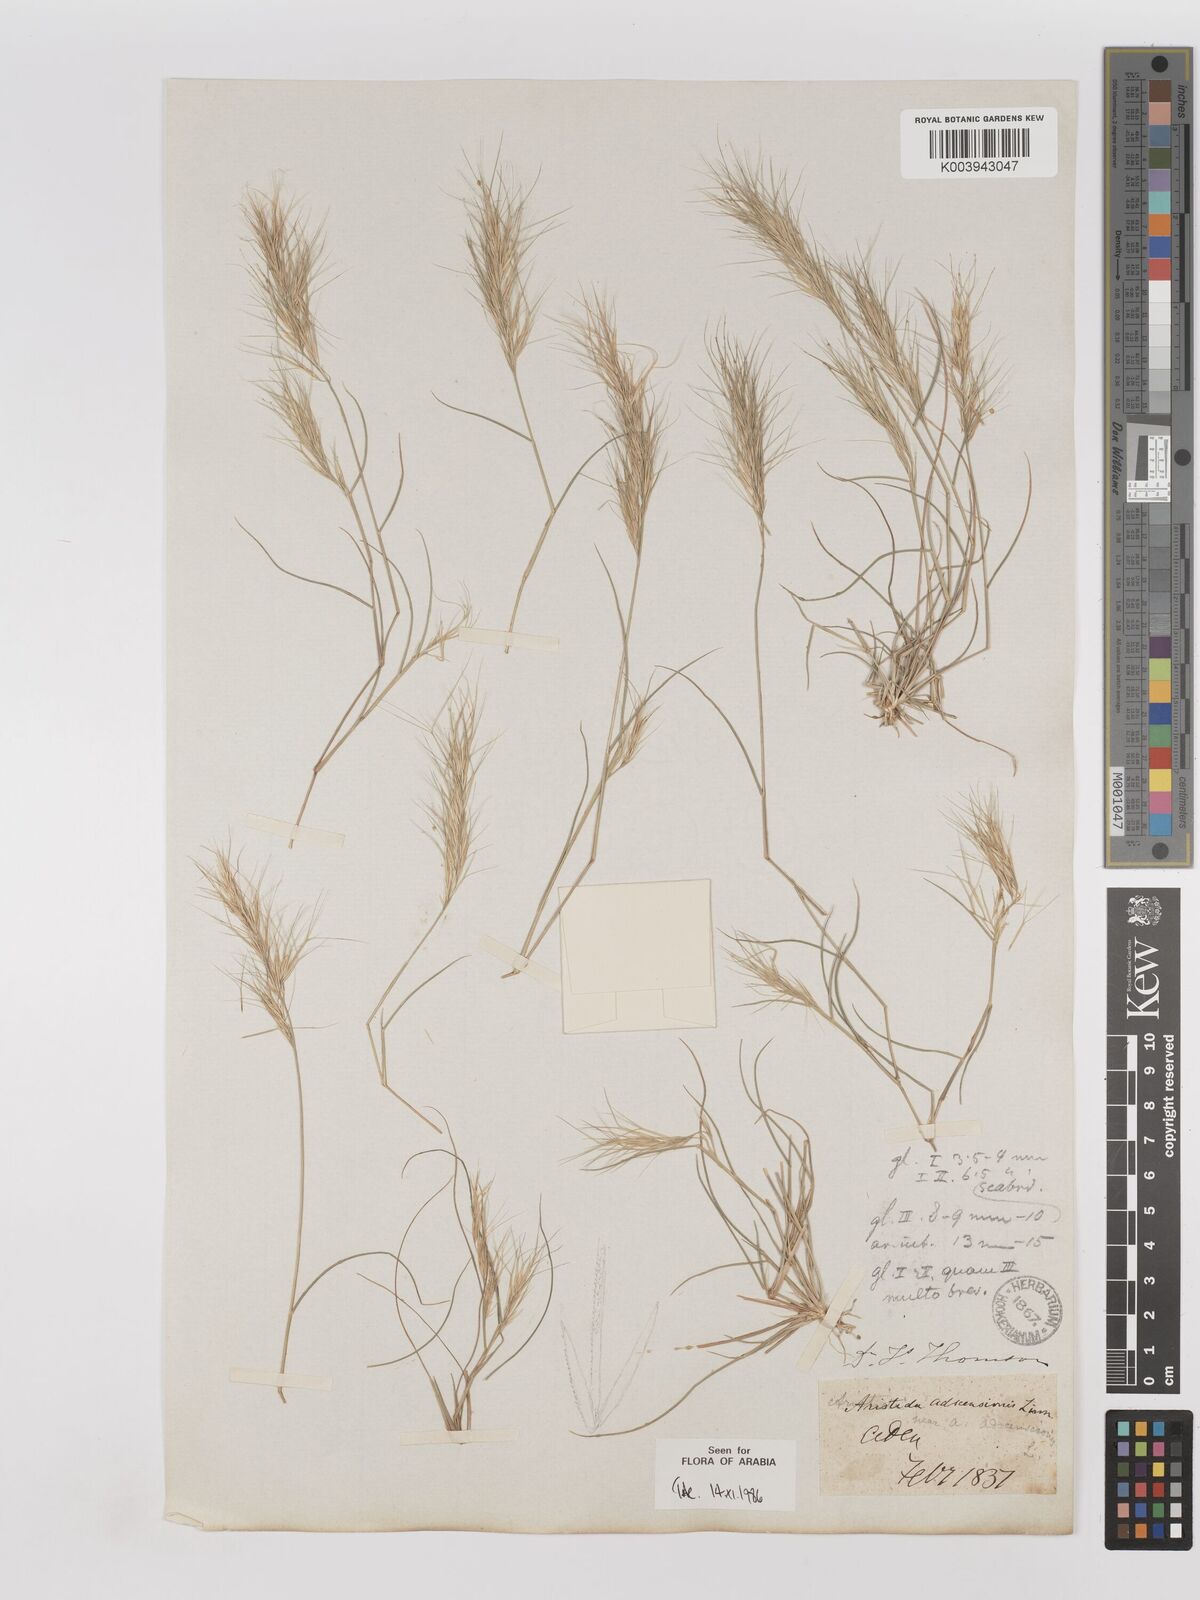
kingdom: Plantae
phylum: Tracheophyta
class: Liliopsida
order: Poales
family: Poaceae
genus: Aristida
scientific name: Aristida adscensionis
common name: Sixweeks threeawn
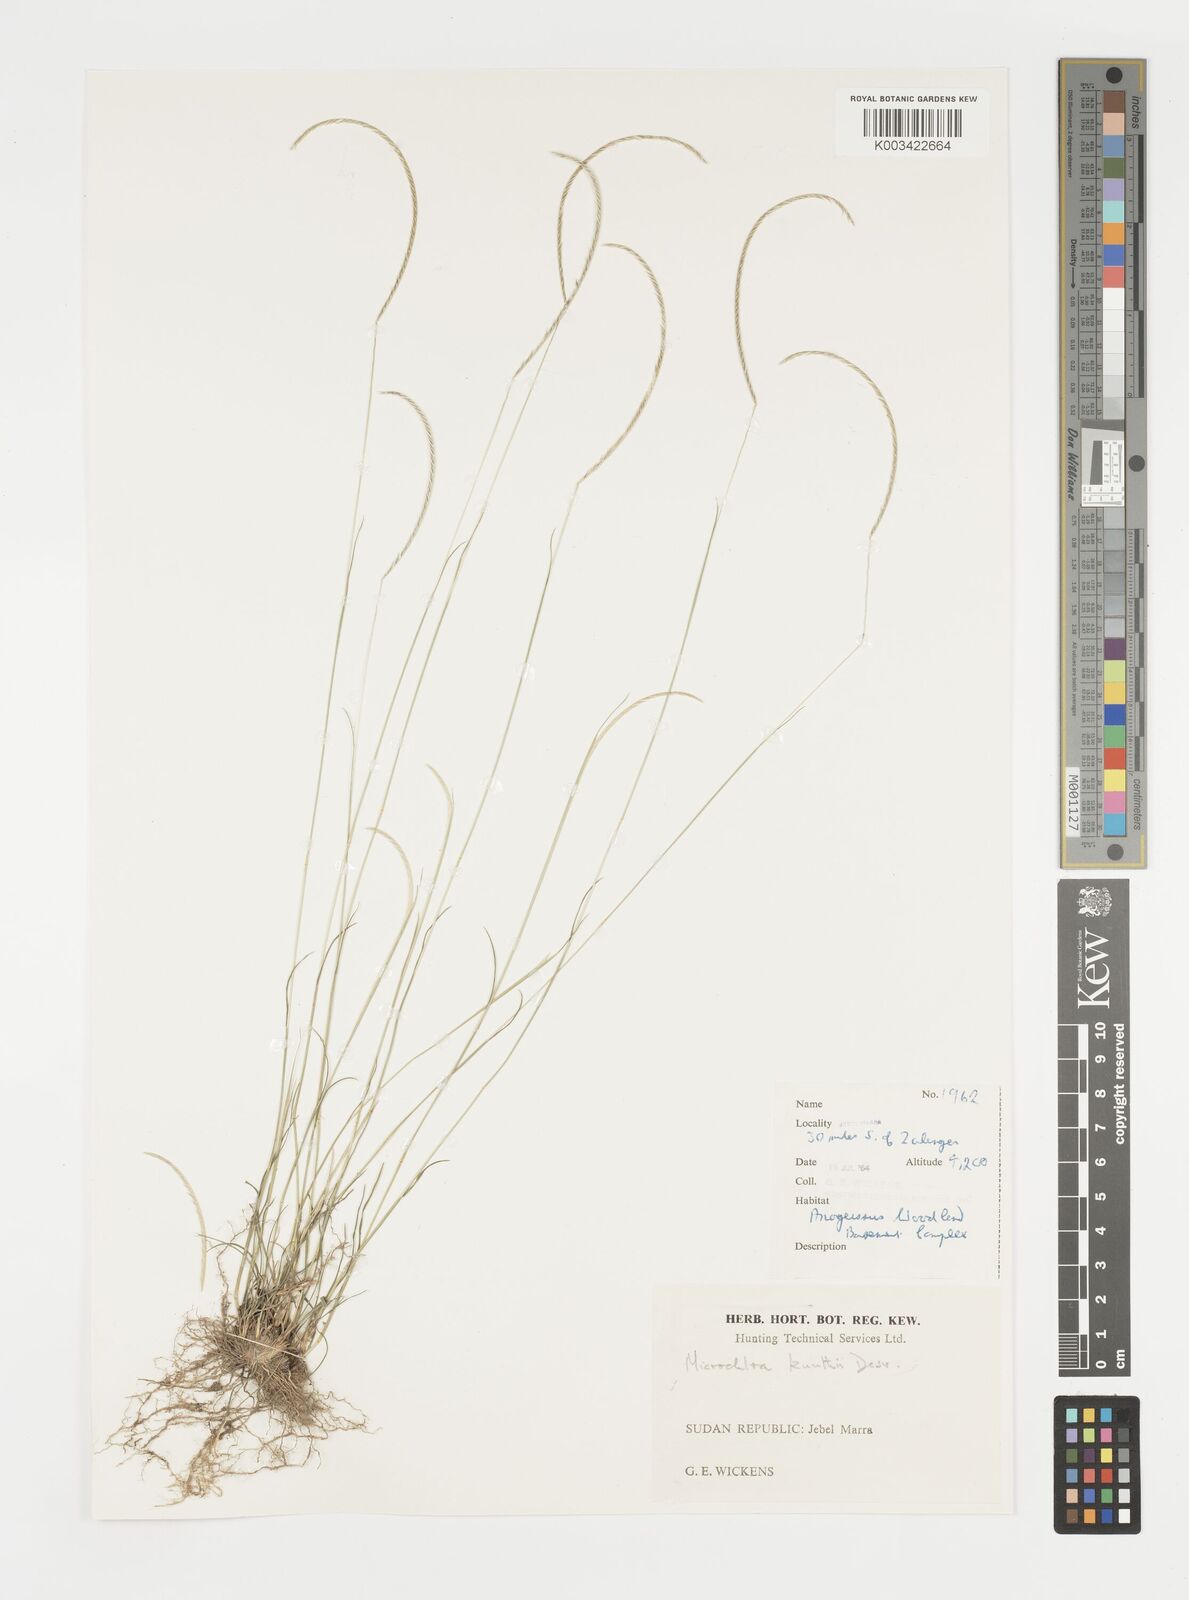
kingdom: Plantae
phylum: Tracheophyta
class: Liliopsida
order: Poales
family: Poaceae
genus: Microchloa
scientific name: Microchloa kunthii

========================================

To do
Starting at the line that contains "common name: Sixweeks threeawn" and ending at the last line of the items, write those lines out again with "phylum" changed to "division" and nothing else altered. Leave the pictures out.

Solution to this exercise
common name: Sixweeks threeawn
kingdom: Plantae
division: Tracheophyta
class: Liliopsida
order: Poales
family: Poaceae
genus: Microchloa
scientific name: Microchloa kunthii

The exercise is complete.